### Text provided
Nor could any sensible person believe that the fact that 70 percent of African-American babies are born to unmarried women is either a good thing or an effect of anti-black racism. People say these things, but they don’t believe them. They are ­bluffing—daring you to observe the truth: that the twenty-first-century failures of African Americans to avail themselves of the opportunities created by the twentieth century’s civil rights revolution are palpable and damning. The end of Jim Crow segregation and the advent of equal rights were transformative for blacks. Yet now—a half-century down the line—we still observe significant disparities. I agree that this is a shameful blight on American society. But the plain fact is that some considerable responsibility for this sorry state of affairs lies with black people ourselves. Dare we Americans ­acknowledge this?

Another unspeakable truth: We need to put the police killings of black Americans into perspective. There are about a thousand fatal shootings of people by the police in the United States each year, according to a carefully documented database kept by the Washington Post. Roughly three hundred (about one-fourth) of those killed are African Americans, while blacks represent about 13 percent of the American population. Black people are overrepresented among these fatalities, though they still make up far less than a majority. (Twice as many whites as blacks are killed by police in this country every year. You wouldn’t know that from the activists’ rhetoric.)

### Data block
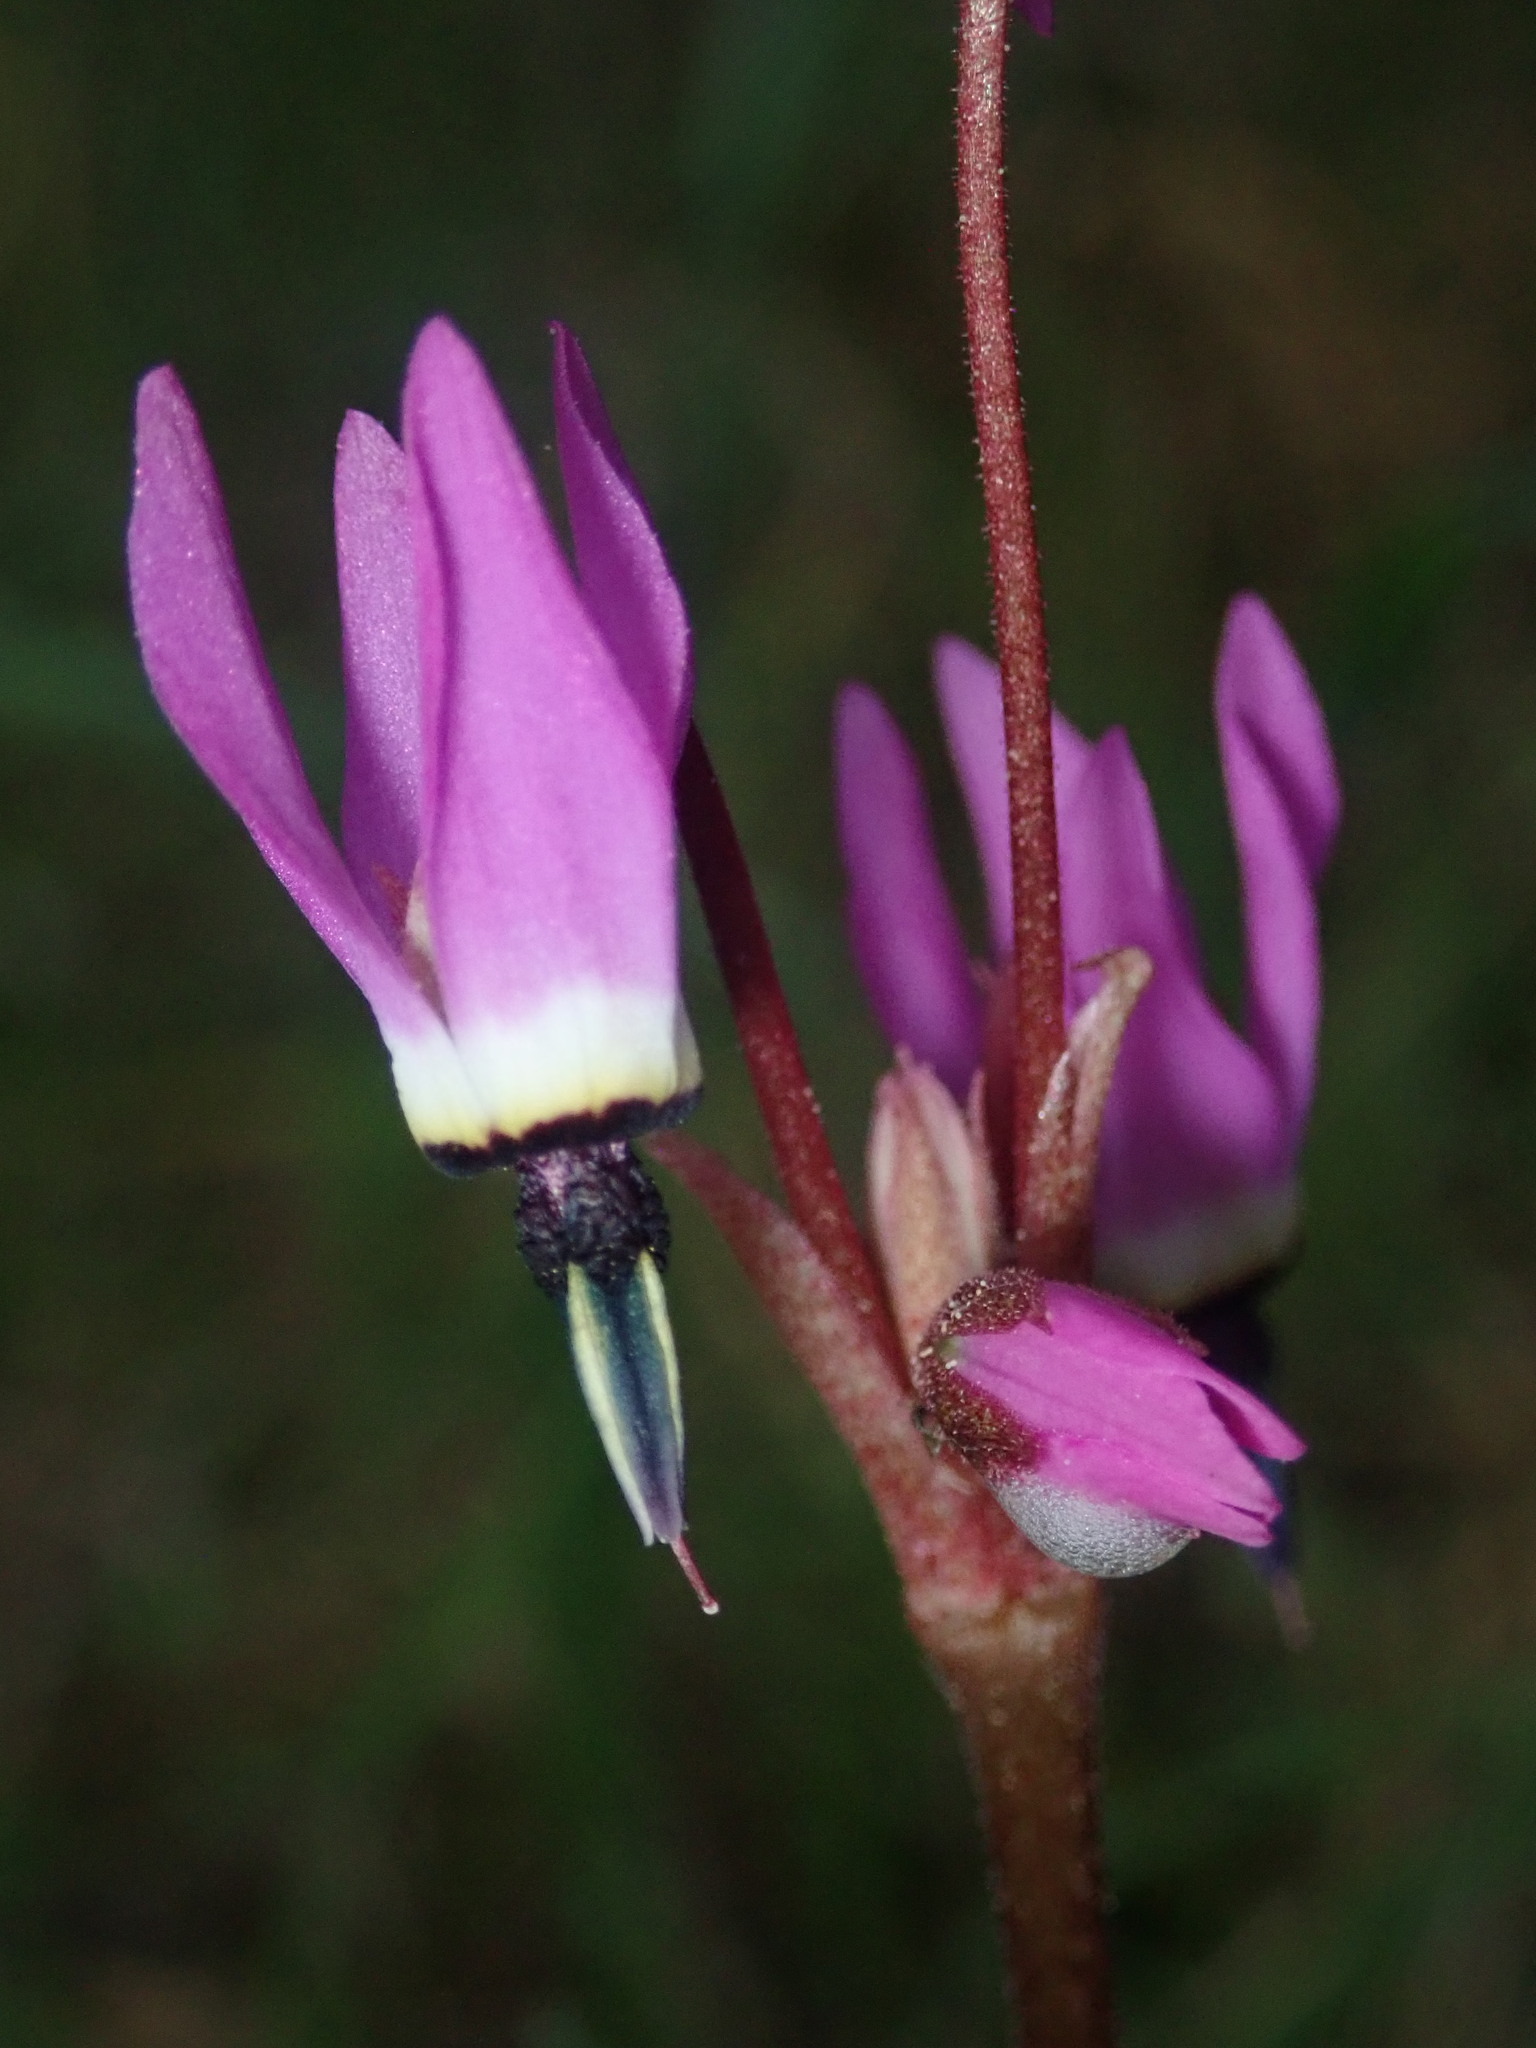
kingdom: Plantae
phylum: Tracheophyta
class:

### Given request
Reproduce the passage on racial disparities, everything from "Nor could any" down to "Americans ­acknowledge this?", putting "regrettable situation" in place of "sorry state of affairs".

### Output for this task
Nor could any sensible person believe that the fact that 70 percent of African-American babies are born to unmarried women is either a good thing or an effect of anti-black racism. People say these things, but they don’t believe them. They are ­bluffing—daring you to observe the truth: that the twenty-first-century failures of African Americans to avail themselves of the opportunities created by the twentieth century’s civil rights revolution are palpable and damning. The end of Jim Crow segregation and the advent of equal rights were transformative for blacks. Yet now—a half-century down the line—we still observe significant disparities. I agree that this is a shameful blight on American society. But the plain fact is that some considerable responsibility for this regrettable situation lies with black people ourselves. Dare we Americans ­acknowledge this?